If you are thinking about refinancing your mortgage, you might want to consider other types of mortgages. For example, you might want to look into a mortgage with a shorter term. If you currently have a 30-year fixed rate loan, you might consider refinancing to a 10-, 15-, or 20-year loan which will lower the total amount of interest you will pay over the life of the loan and will let you to pay off your loan faster.

CASH OUT / DEBT CONSOLIDATION

There are no significant drawbacks to Consolidating Debt, or cashing out equity. However, it should be noted that a considerable amount of equity is necessary to maximize the potential benefits and savings.

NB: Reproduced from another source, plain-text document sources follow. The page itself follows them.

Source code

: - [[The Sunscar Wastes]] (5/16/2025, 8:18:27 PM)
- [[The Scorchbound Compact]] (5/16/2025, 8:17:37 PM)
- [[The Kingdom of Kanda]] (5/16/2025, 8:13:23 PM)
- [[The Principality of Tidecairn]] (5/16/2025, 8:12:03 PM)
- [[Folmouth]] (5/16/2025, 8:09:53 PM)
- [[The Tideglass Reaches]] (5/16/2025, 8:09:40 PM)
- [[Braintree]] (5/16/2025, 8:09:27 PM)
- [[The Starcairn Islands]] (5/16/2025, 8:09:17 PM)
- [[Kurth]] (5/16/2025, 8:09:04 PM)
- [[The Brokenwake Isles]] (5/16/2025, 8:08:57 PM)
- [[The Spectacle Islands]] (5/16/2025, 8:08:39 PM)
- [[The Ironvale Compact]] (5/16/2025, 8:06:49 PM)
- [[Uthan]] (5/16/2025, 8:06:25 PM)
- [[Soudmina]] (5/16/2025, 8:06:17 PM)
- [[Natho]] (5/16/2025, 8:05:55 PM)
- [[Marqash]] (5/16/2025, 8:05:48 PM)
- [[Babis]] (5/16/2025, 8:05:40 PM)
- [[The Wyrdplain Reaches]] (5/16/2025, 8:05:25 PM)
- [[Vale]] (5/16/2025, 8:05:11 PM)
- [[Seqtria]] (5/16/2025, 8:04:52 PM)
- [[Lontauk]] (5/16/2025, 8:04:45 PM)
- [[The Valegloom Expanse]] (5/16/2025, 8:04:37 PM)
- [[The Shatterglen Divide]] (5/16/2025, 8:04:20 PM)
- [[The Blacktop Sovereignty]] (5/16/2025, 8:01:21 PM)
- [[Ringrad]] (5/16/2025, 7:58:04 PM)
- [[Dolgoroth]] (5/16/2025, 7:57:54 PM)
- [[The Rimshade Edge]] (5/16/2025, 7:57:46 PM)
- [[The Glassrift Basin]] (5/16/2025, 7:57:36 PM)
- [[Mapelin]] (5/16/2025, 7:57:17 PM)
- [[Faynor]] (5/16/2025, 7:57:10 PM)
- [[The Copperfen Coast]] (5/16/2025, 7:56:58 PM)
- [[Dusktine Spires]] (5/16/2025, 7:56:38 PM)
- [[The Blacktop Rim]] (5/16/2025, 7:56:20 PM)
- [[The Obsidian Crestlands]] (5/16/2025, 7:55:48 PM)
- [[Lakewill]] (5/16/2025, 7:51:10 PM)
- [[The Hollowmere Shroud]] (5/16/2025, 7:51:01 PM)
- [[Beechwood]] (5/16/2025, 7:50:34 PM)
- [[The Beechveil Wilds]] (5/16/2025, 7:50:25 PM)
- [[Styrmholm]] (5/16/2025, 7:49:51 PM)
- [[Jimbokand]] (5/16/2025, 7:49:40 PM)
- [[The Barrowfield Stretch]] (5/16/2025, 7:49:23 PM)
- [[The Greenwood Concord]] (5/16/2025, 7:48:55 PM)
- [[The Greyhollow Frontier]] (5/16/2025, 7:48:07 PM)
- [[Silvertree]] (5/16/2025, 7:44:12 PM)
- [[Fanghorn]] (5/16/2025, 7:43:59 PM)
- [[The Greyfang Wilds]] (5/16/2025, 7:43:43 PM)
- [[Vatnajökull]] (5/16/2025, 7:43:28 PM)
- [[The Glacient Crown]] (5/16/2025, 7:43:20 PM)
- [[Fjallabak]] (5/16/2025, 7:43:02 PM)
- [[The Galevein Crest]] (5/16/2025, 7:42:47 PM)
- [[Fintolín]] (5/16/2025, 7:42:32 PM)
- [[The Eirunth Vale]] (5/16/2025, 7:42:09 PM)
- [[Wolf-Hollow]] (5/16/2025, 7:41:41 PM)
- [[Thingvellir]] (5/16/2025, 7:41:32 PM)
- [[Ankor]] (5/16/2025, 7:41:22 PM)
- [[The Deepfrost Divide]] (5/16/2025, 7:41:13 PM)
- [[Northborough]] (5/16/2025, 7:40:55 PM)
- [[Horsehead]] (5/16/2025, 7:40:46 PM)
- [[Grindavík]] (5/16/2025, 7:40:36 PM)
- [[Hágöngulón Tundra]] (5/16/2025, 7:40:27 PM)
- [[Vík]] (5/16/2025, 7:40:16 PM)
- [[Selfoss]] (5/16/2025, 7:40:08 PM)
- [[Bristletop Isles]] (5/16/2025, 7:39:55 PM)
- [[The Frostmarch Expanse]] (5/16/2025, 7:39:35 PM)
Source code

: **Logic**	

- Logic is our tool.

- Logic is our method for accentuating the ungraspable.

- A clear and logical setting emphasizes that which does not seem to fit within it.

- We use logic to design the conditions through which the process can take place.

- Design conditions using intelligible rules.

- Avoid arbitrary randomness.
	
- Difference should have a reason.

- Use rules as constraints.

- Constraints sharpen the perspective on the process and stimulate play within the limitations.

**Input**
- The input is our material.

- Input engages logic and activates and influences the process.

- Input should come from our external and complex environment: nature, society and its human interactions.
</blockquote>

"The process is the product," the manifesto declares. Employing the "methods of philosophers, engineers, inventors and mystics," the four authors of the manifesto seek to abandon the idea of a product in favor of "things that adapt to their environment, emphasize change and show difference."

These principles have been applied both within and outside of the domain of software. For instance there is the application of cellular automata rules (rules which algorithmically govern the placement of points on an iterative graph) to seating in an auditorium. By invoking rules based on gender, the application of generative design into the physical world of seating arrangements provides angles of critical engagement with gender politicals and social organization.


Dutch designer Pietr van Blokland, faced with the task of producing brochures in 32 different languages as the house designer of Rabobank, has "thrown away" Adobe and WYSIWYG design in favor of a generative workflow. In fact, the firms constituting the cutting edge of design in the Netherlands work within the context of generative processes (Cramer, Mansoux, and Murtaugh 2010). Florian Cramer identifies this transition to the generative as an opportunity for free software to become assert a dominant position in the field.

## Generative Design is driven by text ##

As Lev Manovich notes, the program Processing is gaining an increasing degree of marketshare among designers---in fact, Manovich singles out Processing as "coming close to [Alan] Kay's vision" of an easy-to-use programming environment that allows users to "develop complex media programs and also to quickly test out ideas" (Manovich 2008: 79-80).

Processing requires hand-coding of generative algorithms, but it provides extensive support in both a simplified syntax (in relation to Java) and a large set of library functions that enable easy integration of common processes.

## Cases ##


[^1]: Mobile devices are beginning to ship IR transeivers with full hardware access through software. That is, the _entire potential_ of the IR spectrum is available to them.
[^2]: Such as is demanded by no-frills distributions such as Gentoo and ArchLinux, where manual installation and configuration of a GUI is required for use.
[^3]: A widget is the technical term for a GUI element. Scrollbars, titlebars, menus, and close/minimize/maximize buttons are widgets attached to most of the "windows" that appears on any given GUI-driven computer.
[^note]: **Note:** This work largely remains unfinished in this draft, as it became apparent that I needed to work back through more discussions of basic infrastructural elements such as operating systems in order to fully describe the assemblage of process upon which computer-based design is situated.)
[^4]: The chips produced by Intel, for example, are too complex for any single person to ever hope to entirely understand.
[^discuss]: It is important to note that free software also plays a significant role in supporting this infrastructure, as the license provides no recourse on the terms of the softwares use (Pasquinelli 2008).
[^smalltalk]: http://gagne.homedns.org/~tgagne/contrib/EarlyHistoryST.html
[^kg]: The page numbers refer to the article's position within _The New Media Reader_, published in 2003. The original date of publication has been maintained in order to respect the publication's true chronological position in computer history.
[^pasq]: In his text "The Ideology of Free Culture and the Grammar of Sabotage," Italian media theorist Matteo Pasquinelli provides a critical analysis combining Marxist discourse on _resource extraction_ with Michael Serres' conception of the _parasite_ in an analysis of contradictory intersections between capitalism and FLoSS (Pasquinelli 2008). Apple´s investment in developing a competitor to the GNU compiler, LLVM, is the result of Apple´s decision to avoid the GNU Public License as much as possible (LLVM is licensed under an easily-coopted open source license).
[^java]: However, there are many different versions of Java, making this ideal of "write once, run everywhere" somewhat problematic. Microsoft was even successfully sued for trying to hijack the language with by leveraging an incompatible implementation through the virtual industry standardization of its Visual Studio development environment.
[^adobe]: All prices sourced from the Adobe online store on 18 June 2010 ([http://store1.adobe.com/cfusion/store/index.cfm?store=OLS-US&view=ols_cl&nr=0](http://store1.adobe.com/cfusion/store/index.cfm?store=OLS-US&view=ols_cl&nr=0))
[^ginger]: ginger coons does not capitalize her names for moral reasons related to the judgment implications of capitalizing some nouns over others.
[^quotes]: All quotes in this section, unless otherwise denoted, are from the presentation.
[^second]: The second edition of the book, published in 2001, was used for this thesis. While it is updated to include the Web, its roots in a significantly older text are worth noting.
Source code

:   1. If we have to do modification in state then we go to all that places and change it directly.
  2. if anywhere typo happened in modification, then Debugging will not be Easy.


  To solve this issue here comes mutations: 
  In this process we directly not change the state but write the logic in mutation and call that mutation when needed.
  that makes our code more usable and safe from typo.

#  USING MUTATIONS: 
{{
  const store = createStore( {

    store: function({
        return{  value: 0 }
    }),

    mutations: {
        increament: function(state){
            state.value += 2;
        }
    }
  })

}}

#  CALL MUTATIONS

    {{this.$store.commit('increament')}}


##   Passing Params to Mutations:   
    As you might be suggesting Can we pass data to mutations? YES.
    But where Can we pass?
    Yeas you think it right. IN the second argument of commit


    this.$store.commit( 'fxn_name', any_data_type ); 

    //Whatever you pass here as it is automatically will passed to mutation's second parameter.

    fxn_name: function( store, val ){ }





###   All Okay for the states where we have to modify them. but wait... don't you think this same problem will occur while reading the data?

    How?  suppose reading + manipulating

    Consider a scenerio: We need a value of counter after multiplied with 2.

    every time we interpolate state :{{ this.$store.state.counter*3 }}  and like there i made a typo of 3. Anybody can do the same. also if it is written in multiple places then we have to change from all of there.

Here is an example; If the current Appraised Value of a home is $200,000 and the principal balance is $100,000 the difference of $100,000 is the equity balance. (Note; in order to avoid required PMI, or Mortgage Insurance, a 20% equity position must remain). Therefore we can reduce the $200,000 appraised value by 20% thereby reducing the "usable value" to $160,000. The difference between the usable value (160,000) and the principal balance (100,000) is, of course, $60,000 -- this amount can be used to pay off almost any other existing loan including:

    * 2ND Mortgages / Home Equity Loans
    * High Interest Credit Cards
    * Pool Loans
    * Personal Loans
    * Student Loans
    * Medical Bills
    * Car Loans
    * Boat Loans
    * Furniture Loans...
    * ...and much more!

Some of the key advantages associated with Debt Consolidation;

    * Paying off high interest rate credit cards.
    * One loan, with one low monthly payment.
    * Interest portion of mortgage payments are tax deductible.
    * 2ND Mortgages can be rolled into the reduced rate 1ST Mortgage.